I started following Deep Learning Curriculum(DLC) written by Jacob Hilton and here is what I experienced and learnt from the exercise in Topic 6 - Reinforcement Learning. My solution is written in Colab T6-RL-solution.ipynb

It took me around 40 hours to finish the exercise. I started by spending around 15 hours doing the exercise in ARENA about RL to get myself familiar with different components in RL and then spending the rest 25 hours doing the DLC exercise.

To implement and debug the RL algorithm, I referred to posts Debugging RL, Without the Agonizing Pain and The 37 Implementation Details of Proximal Policy Optimization.

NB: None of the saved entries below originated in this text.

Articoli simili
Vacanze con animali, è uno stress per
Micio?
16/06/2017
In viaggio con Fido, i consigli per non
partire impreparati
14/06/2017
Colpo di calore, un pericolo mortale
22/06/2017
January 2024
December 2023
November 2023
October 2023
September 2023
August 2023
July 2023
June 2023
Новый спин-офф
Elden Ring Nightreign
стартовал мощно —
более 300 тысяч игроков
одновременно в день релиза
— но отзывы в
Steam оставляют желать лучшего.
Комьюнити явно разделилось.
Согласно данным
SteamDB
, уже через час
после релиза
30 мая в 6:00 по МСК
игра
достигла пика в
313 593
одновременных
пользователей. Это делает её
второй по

I used Colab Pro+ environment to enable background running and more compute. The experimentation is done using 1 V100 GPU.

I have generated the Result Report in Weights & Bias. It shows

1. Increasing amount of episode return
2. reasonable amount of ratios clipped by PPO.
3. Small and fairly stable approximate KL.
4. Policy entropy (relative entropy) falls gradually
5. Value residual Variance (1 - value explained variance) tend to something positive.
6. Mean and standard deviation for advantage normalization are fairly stable and mean is pretty close to zero.

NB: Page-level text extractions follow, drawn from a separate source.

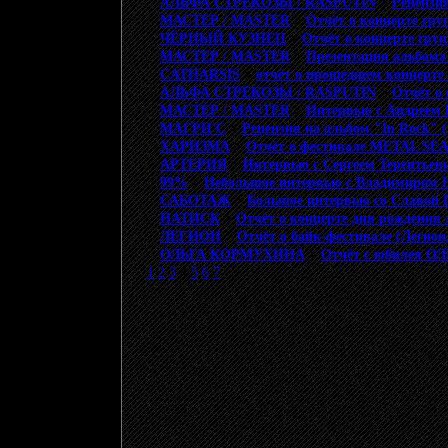
АЛЬФА СТРЕКОЗЫ / RASPUTIN
>
Рецензия
МАСТЕР / MASTER
>
Отчёт о концерте г
ЧЁРНЫЙ КУЗНЕЦ
>
Отчёт о концерте г
МАСТЕР / MASTER
>
Презентация альбома
CATHARSIS
>
отчёт о прошедшем концерте 
АЛЬФА СТРЕКОЗЫ / RASPUTIN
>
Отчёт о
МАСТЕР / MASTER
>
Интервью с Андреем
МАГРИ'С
>
Рецензия на альбом "In Rock" (
ХАРИЗМА
>
Отчёт о фестивале METAL S
АРТЕРИЯ
>
Интервью с Сергеем Терентье
99%
>
Небольшое интервью с Владимиром 
САБОТАЖ
>
Большое интервью со Славой 
НАТИСК
>
Отчёт о концерте дня рождения
ЛЕГИОН
>
Отчёт о байк-фестивале (Легион,
ОЛЬГА КОРМУХИНА
>
Отчёт с юбилея
1
2
3
4
5
6
7
© 20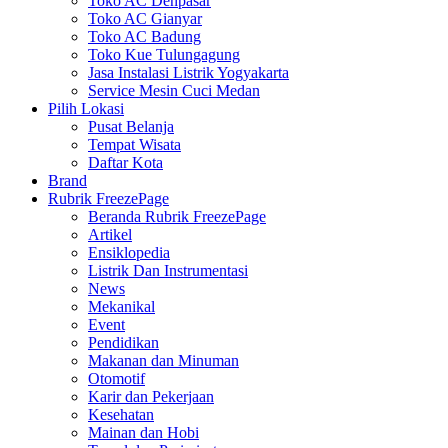
Toko AC Denpasar
Toko AC Gianyar
Toko AC Badung
Toko Kue Tulungagung
Jasa Instalasi Listrik Yogyakarta
Service Mesin Cuci Medan
Pilih Lokasi
Pusat Belanja
Tempat Wisata
Daftar Kota
Brand
Rubrik FreezePage
Beranda Rubrik FreezePage
Artikel
Ensiklopedia
Listrik Dan Instrumentasi
News
Mekanikal
Event
Pendidikan
Makanan dan Minuman
Otomotif
Karir dan Pekerjaan
Kesehatan
Mainan dan Hobi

Another closer look at the episode return. It shows that using IMPALA model performs better than traditional CNN, especially at bigfish environment.

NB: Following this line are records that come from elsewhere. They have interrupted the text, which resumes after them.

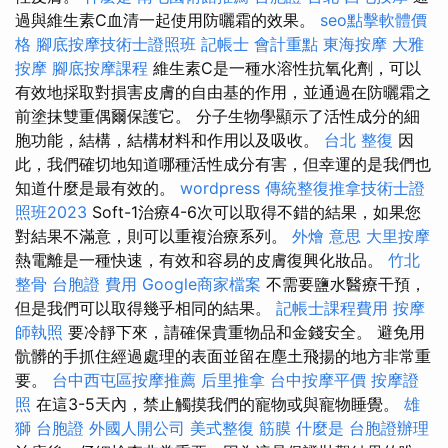
過與維生素C血清一起使用防曬霜的效果。
seo點擊軟體價
格
腳底按摩技術士證照班
記帳士 會計重點
東海按摩
大雅
按摩
腳底按摩課程
維生素C是一種水溶性抗氧化劑，可以
有效地採取對損害皮膚的自由基的作用，並通過在防曬霜之
前塗抹雙重偶爾保護它。 分子生物學顯示了活性成分的細
胞功能，結構，結構材料和作用以及吸收。
台北 整復
因
此，我們確切地知道哪種活性成分有害，但幸運的是我們也
知道什麼是最有效的。
wordpress
傳統整復推拿技術士證
照班2023
Soft-1治療4-6次可以取得不錯的結果，如果您
對結果不滿意，則可以重複治療系列。
外燴 意思
大里按摩
熱電離是一種快速，有效和容易的皮膚復興化妝品。
竹北
整骨
台胞證 費用
Google商家檔案
不需要鹽水醫療干預，
但是我們可以取得幾乎相同的結果。
記帳士課程費用
按摩
師執照
要冷靜下來，請確保貴重物品和金錢安全。 避免用
骯髒的手抓住經過處理的表面並留在塵土飛揚的地方非常重
要。
台中西屯區按摩推薦
后里推拿
台中按摩平價
按摩證
照
在這3-5天內，禁止觸摸我們的寵物或與寵物睡覺。
雄
獅 台胞證
外國人開公司
美式整復 筋膜
什麼是
台胞證辦理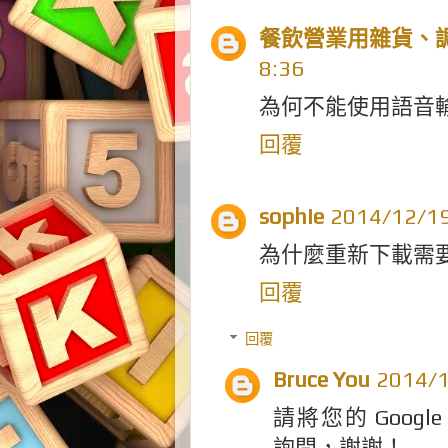
餐飲營業用雜貨、調
8:36
為何不能使用語音輸
回覆
sophie
2014/12/1
為什麼重新下載需
回覆
回覆
Bruce You
2014/
請將您的 Google P
詢問，謝謝！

Other than these results, I found implementing the PPO algorithm under customized easy probing environments quite helpful. It is also helpful to achieve decent performance under CartPole environment and Atari environments before moving into harder Procgen Environments.

Extensively track the metrics can also be helpful to debug where things went wrong or well, though relying on some of them solely might be inadequate. I am confused by residual variance oscillation inside CartPole environment before, i.e. the residual variance doesn’t go smoothly towards a positive value, but oscillate wildly. It turns out that this can be due to the inherent simplicity of the CartPole environment: it doesn’t need much value estimation, but more relying on planning. This cause the value estimation to be unstable.

Overall I found this exercise quite helpful for me to understand the PPO algorithm and generally RL algorithm structure.